Итак, деньги между нами циркулировали, но особых следов не оставляли. Она мне их давала, я ей их давал. Она никогда у меня, к примеру, не спрашивала, что означает то, что я время от времени называл, посмеиваясь, «военным напряжением». Это ее беспокоило меньше всего. Она не читала ни одного манифеста, ни одного журнала, ни одной листовки. Порой, после какой-нибудь акции, она просто спрашивала: «Это были вы?», не дожидаясь ответа, поскольку знала, что его не будет. Она догадывалась, что я замешан в историях двусмысленных и даже нечистых, возможно, в ее глазах, и наивных, но ни слова об этом, также как о финансовой стратегии (весьма и весьма сомнительной) крупных объединений, которыми она занималась.

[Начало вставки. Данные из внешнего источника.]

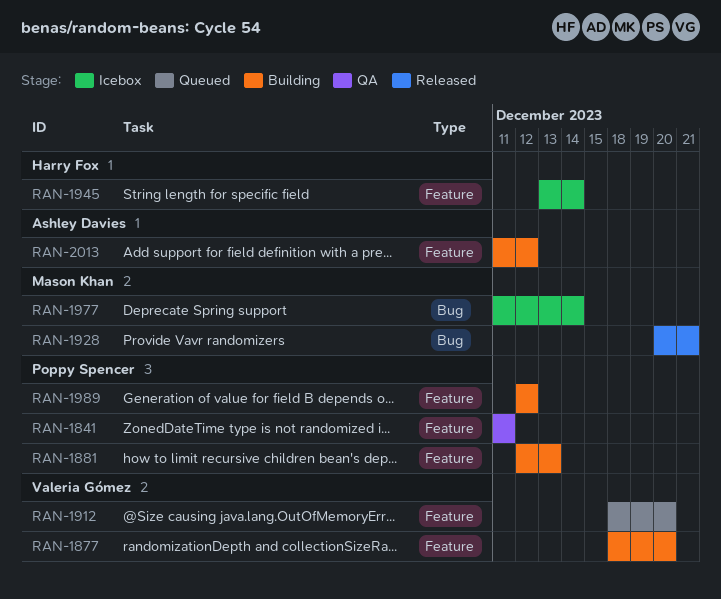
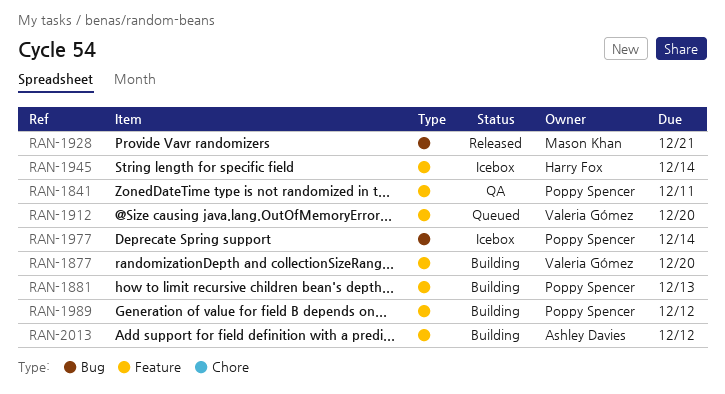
RAN-1977, owner: Mason Khan -> Poppy Spencer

В действительности мы инстинктивно оберегали друг друга, и даже прослушивание наших телефонных переговоров не прояснило бы ровным счетом ничего, разве что классические игры влюбленных, уменьшительные имена, ласковые прозвища, намеки, возбужденность, взрывы смеха. Поскольку в силу необходимости, вызванной особенностями своей профессии, она чаще всего говорила по-английски, возвращение к французскому было для нее особым удовольствием, чем-то вроде каникул. Еще она говорила по-немецки («ты в этом ничего не понимаешь, это так красиво»). Насчет французского у меня имелись замыслы: заставить его вернуться, придать ему иную выразительность, новое звуковое значение. Для этого необходимо увидеть его извне, как путешествие на солнце или на луну. А если возможно, то и дальше, в антиматерию, черные дыры, пустоту, другие галактики. Тайная страсть, желание ритма и струн. В этом смысле Дора была, конечно, подарком.

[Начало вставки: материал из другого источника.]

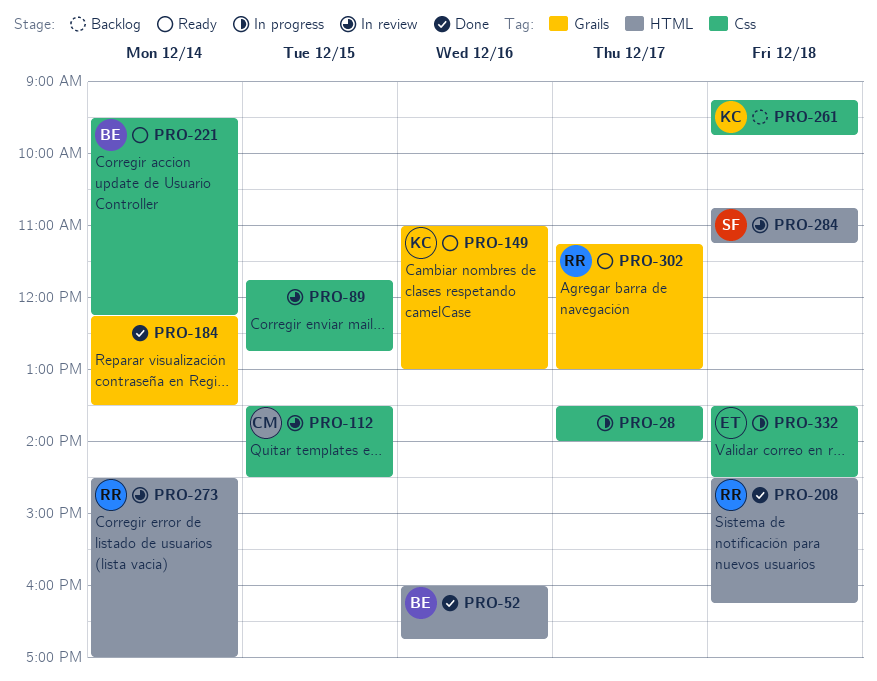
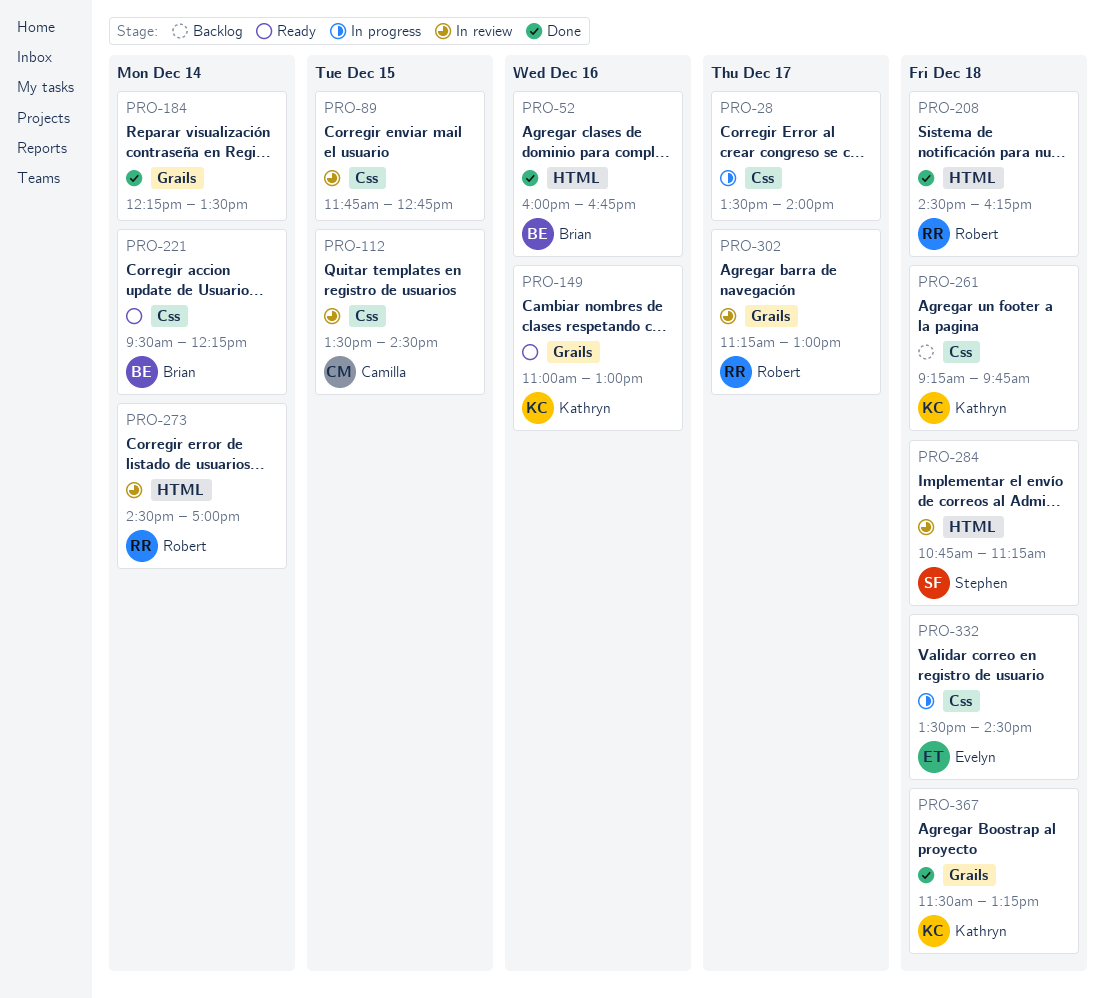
PRO-302, status: Ready -> In review
PRO-367: none -> present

Дело близилось к Рождеству, начал падать снег, парк был прекрасен, белый и черный, совсем не мрачный. Цезарь породы боксер меня более или менее признал, тем не менее продолжал на меня бросаться, чтобы как можно больше испачкать, положив мне на грудь свои чудовищно грязные лапы. «Это от любви», — говорила Дора. Был ли я для нее чем-то вроде собачки? И это тоже. Помимо прочего. Пришлось отучить Цезаря являться по утрам и будить свою хозяйку, он немного повздыхал и поцарапал дверь, на этом все и кончилось. Впрочем, я не все ночи спал с его владелицей и, во всяком случае, редко когда до самого утра. Сон вместе должен остаться редким явлением. Она понимала это, я тоже.